Material for this exercise
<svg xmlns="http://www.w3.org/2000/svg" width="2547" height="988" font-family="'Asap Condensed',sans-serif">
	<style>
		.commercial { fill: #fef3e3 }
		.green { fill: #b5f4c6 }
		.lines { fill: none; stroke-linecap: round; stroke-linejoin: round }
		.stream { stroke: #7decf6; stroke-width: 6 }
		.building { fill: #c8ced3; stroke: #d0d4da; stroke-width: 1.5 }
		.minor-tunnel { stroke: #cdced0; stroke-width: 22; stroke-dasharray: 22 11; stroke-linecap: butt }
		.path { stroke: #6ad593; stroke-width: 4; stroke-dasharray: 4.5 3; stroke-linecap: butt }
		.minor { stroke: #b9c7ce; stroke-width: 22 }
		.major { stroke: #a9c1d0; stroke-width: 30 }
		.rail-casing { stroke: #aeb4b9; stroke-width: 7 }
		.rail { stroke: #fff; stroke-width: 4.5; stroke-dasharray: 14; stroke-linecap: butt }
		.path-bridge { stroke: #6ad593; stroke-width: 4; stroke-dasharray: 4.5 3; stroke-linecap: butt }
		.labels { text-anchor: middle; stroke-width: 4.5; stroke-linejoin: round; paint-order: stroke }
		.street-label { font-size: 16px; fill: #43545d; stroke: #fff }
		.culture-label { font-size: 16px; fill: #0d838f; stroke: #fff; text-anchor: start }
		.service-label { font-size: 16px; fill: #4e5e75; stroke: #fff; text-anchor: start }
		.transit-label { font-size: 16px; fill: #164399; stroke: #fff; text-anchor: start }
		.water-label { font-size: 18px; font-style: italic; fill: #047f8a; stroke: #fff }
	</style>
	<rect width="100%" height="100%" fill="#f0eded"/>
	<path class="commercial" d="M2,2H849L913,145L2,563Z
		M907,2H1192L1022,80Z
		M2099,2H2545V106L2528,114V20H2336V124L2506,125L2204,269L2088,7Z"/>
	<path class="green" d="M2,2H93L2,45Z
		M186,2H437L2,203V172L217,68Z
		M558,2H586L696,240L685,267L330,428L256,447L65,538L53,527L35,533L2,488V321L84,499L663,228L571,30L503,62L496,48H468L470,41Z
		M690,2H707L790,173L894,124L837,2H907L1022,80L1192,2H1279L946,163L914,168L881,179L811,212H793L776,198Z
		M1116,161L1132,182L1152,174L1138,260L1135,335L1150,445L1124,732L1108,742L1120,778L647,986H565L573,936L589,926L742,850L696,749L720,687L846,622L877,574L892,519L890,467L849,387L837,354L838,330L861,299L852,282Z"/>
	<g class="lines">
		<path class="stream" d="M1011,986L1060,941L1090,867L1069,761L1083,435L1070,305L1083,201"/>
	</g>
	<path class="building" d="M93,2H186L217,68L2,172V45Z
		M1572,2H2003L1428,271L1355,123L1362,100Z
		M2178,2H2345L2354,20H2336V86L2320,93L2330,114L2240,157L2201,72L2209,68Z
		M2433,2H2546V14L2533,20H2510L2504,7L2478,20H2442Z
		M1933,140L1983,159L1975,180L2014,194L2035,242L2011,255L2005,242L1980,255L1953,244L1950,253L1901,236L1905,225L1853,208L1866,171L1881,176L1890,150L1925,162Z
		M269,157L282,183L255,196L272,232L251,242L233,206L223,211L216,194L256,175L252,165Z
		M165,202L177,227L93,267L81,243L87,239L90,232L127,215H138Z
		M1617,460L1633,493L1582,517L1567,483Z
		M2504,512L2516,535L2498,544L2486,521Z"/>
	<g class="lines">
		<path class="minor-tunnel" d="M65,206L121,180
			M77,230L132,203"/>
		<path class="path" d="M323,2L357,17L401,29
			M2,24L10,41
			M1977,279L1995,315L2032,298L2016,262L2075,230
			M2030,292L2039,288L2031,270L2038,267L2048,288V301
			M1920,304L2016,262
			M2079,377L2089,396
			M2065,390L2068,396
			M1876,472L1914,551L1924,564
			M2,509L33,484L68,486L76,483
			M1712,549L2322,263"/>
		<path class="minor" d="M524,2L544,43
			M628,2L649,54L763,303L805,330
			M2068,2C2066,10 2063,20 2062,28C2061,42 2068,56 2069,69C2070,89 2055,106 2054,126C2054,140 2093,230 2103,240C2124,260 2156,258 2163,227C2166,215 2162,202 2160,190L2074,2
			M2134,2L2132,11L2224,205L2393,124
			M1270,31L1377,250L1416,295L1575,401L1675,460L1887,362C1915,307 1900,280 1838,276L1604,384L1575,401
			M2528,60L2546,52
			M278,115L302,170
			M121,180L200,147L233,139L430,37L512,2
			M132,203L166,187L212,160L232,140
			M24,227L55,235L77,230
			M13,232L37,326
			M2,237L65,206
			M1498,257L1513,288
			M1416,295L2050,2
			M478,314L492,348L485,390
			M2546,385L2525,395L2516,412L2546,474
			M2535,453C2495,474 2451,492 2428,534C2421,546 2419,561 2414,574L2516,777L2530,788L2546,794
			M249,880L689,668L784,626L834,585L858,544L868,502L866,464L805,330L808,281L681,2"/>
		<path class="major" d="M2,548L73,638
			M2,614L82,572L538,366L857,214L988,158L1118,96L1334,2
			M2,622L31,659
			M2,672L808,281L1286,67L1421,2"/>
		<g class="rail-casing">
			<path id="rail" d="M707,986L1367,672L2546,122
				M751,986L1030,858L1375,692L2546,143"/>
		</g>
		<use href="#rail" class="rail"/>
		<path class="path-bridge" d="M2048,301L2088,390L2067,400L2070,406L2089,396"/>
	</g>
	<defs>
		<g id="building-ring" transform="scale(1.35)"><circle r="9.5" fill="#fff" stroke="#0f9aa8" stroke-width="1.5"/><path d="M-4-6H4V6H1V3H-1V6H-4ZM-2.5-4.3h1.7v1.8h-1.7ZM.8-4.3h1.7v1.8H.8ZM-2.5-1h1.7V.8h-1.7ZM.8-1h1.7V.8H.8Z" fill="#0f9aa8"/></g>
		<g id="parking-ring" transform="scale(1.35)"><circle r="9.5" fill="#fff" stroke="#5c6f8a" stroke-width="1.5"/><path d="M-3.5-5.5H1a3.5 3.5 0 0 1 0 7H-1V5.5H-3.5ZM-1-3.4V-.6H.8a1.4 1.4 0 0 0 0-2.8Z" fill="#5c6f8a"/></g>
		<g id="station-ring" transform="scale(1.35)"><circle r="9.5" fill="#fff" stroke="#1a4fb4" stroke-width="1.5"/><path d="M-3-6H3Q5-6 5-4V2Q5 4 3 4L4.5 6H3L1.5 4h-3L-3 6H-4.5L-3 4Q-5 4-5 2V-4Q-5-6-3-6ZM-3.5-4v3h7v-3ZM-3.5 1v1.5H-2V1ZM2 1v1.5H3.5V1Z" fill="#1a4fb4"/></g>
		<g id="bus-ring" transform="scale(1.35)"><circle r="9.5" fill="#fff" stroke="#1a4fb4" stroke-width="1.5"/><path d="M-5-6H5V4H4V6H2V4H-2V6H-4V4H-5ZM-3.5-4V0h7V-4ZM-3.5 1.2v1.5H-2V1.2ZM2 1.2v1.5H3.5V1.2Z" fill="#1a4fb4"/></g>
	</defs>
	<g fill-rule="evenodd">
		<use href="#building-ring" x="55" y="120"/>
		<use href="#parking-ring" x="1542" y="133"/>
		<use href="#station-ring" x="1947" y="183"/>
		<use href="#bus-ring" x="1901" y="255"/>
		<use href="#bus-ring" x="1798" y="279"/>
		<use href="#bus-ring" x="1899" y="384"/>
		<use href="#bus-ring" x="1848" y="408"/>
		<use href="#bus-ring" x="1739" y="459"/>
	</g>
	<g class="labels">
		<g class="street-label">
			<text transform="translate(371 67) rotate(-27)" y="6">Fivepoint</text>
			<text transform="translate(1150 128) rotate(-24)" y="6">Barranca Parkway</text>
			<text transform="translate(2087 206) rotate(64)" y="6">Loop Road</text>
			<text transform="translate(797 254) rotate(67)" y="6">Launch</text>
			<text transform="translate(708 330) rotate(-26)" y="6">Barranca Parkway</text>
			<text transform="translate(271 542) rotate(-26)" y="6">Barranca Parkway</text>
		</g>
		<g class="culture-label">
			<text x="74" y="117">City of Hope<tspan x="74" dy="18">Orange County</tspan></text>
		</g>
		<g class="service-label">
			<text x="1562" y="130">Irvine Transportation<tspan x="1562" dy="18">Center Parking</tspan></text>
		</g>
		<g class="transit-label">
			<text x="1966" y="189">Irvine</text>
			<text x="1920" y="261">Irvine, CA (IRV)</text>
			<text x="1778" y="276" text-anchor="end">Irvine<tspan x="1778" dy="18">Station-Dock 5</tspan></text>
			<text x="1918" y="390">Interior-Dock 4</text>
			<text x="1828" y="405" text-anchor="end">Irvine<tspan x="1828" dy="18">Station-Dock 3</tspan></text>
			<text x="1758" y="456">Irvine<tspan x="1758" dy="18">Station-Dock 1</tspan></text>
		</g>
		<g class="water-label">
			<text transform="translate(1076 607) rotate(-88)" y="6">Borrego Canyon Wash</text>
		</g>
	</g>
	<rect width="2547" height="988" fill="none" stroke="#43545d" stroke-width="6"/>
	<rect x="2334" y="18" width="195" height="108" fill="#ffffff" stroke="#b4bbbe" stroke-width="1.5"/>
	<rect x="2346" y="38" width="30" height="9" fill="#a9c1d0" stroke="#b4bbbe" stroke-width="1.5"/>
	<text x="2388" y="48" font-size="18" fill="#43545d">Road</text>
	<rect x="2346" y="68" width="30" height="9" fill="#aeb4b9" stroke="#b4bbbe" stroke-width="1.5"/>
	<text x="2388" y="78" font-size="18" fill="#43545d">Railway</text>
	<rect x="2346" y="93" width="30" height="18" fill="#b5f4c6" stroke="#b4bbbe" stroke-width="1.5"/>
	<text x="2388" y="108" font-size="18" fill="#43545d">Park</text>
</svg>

Task description
With the line that has "16px; fill: #43545d;" as the first and the line that has "M1572,2H2003L1428,271L1355,123L1362,100Z" as the last, repeat exactly that run of lines above and no more.

Exercise answer
		.street-label { font-size: 16px; fill: #43545d; stroke: #fff }
		.culture-label { font-size: 16px; fill: #0d838f; stroke: #fff; text-anchor: start }
		.service-label { font-size: 16px; fill: #4e5e75; stroke: #fff; text-anchor: start }
		.transit-label { font-size: 16px; fill: #164399; stroke: #fff; text-anchor: start }
		.water-label { font-size: 18px; font-style: italic; fill: #047f8a; stroke: #fff }
	</style>
	<rect width="100%" height="100%" fill="#f0eded"/>
	<path class="commercial" d="M2,2H849L913,145L2,563Z
		M907,2H1192L1022,80Z
		M2099,2H2545V106L2528,114V20H2336V124L2506,125L2204,269L2088,7Z"/>
	<path class="green" d="M2,2H93L2,45Z
		M186,2H437L2,203V172L217,68Z
		M558,2H586L696,240L685,267L330,428L256,447L65,538L53,527L35,533L2,488V321L84,499L663,228L571,30L503,62L496,48H468L470,41Z
		M690,2H707L790,173L894,124L837,2H907L1022,80L1192,2H1279L946,163L914,168L881,179L811,212H793L776,198Z
		M1116,161L1132,182L1152,174L1138,260L1135,335L1150,445L1124,732L1108,742L1120,778L647,986H565L573,936L589,926L742,850L696,749L720,687L846,622L877,574L892,519L890,467L849,387L837,354L838,330L861,299L852,282Z"/>
	<g class="lines">
		<path class="stream" d="M1011,986L1060,941L1090,867L1069,761L1083,435L1070,305L1083,201"/>
	</g>
	<path class="building" d="M93,2H186L217,68L2,172V45Z
		M1572,2H2003L1428,271L1355,123L1362,100Z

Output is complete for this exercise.